╭─ Texte source

Je répondrai sur le fond, notamment sur l’article 4 de la LOPPSI et le décret d’application afférent. Je lui confirme que le Gouvernement – c’est quelque chose que la majorité a toujours défendu, y compris quand elle était dans l’opposition – n’autorisera pas le blocage de sites sans autorisation du juge. Nous y restons attachés.
Sur la loi de programmation militaire, qui a suscité des interventions de quasiment tous les orateurs ce soir, et en particulier de Mme Attard, M. Dolez, M. Coronado, Mme Ehrel, je reviendrai sur les éléments que vient de rappeler Pascal Popelin. L’objectif de ces articles de la loi de programmation militaire était bien d’adapter le cadre aux nouvelles techniques à la disposition de certaines organisations criminelles et terroristes, et de faire en sorte que le contrôle parlementaire et démocratique du renseignement soit renforcé. C’est en particulier le cas de l’article 13 devenu article 20, prévoyant un renforcement très net de la délégation parlementaire au renseignement, la révision des mécanismes de contrôle a priori, directement traités, désormais, au niveau du Premier ministre, par une autorité indépendante, ainsi que la création d’une inspection du renseignement.

╰─
╭─ Lignes de données

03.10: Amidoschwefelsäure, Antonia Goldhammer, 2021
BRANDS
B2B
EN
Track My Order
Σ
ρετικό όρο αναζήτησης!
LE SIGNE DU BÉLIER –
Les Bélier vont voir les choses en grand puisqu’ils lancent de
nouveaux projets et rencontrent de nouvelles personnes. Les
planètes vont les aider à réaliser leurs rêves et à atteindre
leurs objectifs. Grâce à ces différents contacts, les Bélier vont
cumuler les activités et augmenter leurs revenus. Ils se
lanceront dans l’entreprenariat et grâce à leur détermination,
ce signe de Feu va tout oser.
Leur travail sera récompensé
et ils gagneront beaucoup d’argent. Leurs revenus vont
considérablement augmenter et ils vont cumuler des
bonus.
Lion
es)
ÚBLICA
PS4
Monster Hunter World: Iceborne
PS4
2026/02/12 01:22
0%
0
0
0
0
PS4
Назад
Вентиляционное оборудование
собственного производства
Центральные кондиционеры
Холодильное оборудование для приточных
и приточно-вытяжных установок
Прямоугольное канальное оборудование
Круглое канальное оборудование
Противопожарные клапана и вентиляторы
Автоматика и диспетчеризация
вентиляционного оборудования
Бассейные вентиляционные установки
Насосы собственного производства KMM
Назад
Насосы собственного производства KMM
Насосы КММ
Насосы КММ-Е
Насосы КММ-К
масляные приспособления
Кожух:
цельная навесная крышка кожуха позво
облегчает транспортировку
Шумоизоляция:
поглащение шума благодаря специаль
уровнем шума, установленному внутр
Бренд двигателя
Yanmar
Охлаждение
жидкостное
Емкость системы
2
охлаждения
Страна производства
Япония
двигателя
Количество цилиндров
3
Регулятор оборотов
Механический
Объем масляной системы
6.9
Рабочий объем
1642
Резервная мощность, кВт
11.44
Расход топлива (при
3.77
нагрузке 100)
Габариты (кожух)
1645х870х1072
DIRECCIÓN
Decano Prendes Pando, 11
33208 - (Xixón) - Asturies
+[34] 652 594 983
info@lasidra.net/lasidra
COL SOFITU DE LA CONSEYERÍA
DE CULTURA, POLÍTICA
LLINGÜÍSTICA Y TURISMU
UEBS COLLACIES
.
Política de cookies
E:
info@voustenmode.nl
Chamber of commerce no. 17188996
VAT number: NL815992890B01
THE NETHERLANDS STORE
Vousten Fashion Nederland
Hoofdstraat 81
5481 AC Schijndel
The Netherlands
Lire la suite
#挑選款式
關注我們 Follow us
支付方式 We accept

╰─

Exercice à traiter: Transcrivez fidèlement le passage de l'intervention sur la LOPPSI et la loi de programmation militaire qui commence aux mots « Sur la loi de » et se termine après « inspection du renseignement. ». Les lignes ne servent pas pour cet exercice.

Réponse:
Sur la loi de programmation militaire, qui a suscité des interventions de quasiment tous les orateurs ce soir, et en particulier de Mme Attard, M. Dolez, M. Coronado, Mme Ehrel, je reviendrai sur les éléments que vient de rappeler Pascal Popelin. L’objectif de ces articles de la loi de programmation militaire était bien d’adapter le cadre aux nouvelles techniques à la disposition de certaines organisations criminelles et terroristes, et de faire en sorte que le contrôle parlementaire et démocratique du renseignement soit renforcé. C’est en particulier le cas de l’article 13 devenu article 20, prévoyant un renforcement très net de la délégation parlementaire au renseignement, la révision des mécanismes de contrôle a priori, directement traités, désormais, au niveau du Premier ministre, par une autorité indépendante, ainsi que la création d’une inspection du renseignement.